> _TO DO_
Could you put each line of the records below into a numbered list, leaving out any blank lines?

··· ITEMS

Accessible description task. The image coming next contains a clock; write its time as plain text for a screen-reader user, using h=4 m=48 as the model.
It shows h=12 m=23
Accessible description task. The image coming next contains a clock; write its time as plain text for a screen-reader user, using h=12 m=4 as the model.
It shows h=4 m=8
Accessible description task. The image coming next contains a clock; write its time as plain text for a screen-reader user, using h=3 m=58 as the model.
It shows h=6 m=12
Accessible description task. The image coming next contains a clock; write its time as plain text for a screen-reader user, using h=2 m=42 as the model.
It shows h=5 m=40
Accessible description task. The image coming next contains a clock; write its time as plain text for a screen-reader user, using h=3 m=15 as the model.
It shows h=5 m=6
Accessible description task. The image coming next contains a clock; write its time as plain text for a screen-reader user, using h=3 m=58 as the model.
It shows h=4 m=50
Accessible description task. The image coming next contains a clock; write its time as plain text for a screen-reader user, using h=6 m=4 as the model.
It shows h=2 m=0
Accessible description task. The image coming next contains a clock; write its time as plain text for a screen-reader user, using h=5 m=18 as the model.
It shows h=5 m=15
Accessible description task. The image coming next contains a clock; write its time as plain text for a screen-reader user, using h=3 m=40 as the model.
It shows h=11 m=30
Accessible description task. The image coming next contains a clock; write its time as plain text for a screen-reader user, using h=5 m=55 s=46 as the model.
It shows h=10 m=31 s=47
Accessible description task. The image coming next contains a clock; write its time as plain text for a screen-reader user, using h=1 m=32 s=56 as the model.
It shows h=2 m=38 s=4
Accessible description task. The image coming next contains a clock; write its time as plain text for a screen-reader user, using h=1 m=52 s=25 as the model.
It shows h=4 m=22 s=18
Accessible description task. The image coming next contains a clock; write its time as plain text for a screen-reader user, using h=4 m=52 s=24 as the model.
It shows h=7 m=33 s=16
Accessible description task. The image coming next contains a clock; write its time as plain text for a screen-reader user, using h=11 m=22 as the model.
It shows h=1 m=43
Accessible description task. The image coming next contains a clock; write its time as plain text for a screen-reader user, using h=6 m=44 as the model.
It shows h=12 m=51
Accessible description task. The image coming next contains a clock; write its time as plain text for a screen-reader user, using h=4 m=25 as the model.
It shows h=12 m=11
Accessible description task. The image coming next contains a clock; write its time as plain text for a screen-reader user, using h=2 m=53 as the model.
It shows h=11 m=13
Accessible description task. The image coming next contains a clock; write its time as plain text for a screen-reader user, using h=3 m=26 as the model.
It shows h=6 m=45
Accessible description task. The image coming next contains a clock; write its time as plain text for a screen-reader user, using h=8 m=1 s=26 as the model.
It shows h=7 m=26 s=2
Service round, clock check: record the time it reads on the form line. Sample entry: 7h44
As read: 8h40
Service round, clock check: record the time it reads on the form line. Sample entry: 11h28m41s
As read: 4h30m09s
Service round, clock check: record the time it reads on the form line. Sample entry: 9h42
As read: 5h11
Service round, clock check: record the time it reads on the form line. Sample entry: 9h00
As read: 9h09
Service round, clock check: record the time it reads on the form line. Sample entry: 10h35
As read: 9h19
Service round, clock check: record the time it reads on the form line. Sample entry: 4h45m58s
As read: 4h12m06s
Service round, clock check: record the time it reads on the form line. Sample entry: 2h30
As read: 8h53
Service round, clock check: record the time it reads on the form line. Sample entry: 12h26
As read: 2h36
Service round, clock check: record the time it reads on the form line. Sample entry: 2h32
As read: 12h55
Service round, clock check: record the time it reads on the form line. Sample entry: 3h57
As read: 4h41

······

> _CORRECT ANSWER_
1. Accessible description task. The image coming next contains a clock; write its time as plain text for a screen-reader user, using h=4 m=48 as the model.
2. It shows h=12 m=23
3. Accessible description task. The image coming next contains a clock; write its time as plain text for a screen-reader user, using h=12 m=4 as the model.
4. It shows h=4 m=8
5. Accessible description task. The image coming next contains a clock; write its time as plain text for a screen-reader user, using h=3 m=58 as the model.
6. It shows h=6 m=12
7. Accessible description task. The image coming next contains a clock; write its time as plain text for a screen-reader user, using h=2 m=42 as the model.
8. It shows h=5 m=40
9. Accessible description task. The image coming next contains a clock; write its time as plain text for a screen-reader user, using h=3 m=15 as the model.
10. It shows h=5 m=6
11. Accessible description task. The image coming next contains a clock; write its time as plain text for a screen-reader user, using h=3 m=58 as the model.
12. It shows h=4 m=50
13. Accessible description task. The image coming next contains a clock; write its time as plain text for a screen-reader user, using h=6 m=4 as the model.
14. It shows h=2 m=0
15. Accessible description task. The image coming next contains a clock; write its time as plain text for a screen-reader user, using h=5 m=18 as the model.
16. It shows h=5 m=15
17. Accessible description task. The image coming next contains a clock; write its time as plain text for a screen-reader user, using h=3 m=40 as the model.
18. It shows h=11 m=30
19. Accessible description task. The image coming next contains a clock; write its time as plain text for a screen-reader user, using h=5 m=55 s=46 as the model.
20. It shows h=10 m=31 s=47
21. Accessible description task. The image coming next contains a clock; write its time as plain text for a screen-reader user, using h=1 m=32 s=56 as the model.
22. It shows h=2 m=38 s=4
23. Accessible description task. The image coming next contains a clock; write its time as plain text for a screen-reader user, using h=1 m=52 s=25 as the model.
24. It shows h=4 m=22 s=18
25. Accessible description task. The image coming next contains a clock; write its time as plain text for a screen-reader user, using h=4 m=52 s=24 as the model.
26. It shows h=7 m=33 s=16
27. Accessible description task. The image coming next contains a clock; write its time as plain text for a screen-reader user, using h=11 m=22 as the model.
28. It shows h=1 m=43
29. Accessible description task. The image coming next contains a clock; write its time as plain text for a screen-reader user, using h=6 m=44 as the model.
30. It shows h=12 m=51
31. Accessible description task. The image coming next contains a clock; write its time as plain text for a screen-reader user, using h=4 m=25 as the model.
32. It shows h=12 m=11
33. Accessible description task. The image coming next contains a clock; write its time as plain text for a screen-reader user, using h=2 m=53 as the model.
34. It shows h=11 m=13
35. Accessible description task. The image coming next contains a clock; write its time as plain text for a screen-reader user, using h=3 m=26 as the model.
36. It shows h=6 m=45
37. Accessible description task. The image coming next contains a clock; write its time as plain text for a screen-reader user, using h=8 m=1 s=26 as the model.
38. It shows h=7 m=26 s=2
39. Service round, clock check: record the time it reads on the form line. Sample entry: 7h44
40. As read: 8h40
41. Service round, clock check: record the time it reads on the form line. Sample entry: 11h28m41s
42. As read: 4h30m09s
43. Service round, clock check: record the time it reads on the form line. Sample entry: 9h42
44. As read: 5h11
45. Service round, clock check: record the time it reads on the form line. Sample entry: 9h00
46. As read: 9h09
47. Service round, clock check: record the time it reads on the form line. Sample entry: 10h35
48. As read: 9h19
49. Service round, clock check: record the time it reads on the form line. Sample entry: 4h45m58s
50. As read: 4h12m06s
51. Service round, clock check: record the time it reads on the form line. Sample entry: 2h30
52. As read: 8h53
53. Service round, clock check: record the time it reads on the form line. Sample entry: 12h26
54. As read: 2h36
55. Service round, clock check: record the time it reads on the form line. Sample entry: 2h32
56. As read: 12h55
57. Service round, clock check: record the time it reads on the form line. Sample entry: 3h57
58. As read: 4h41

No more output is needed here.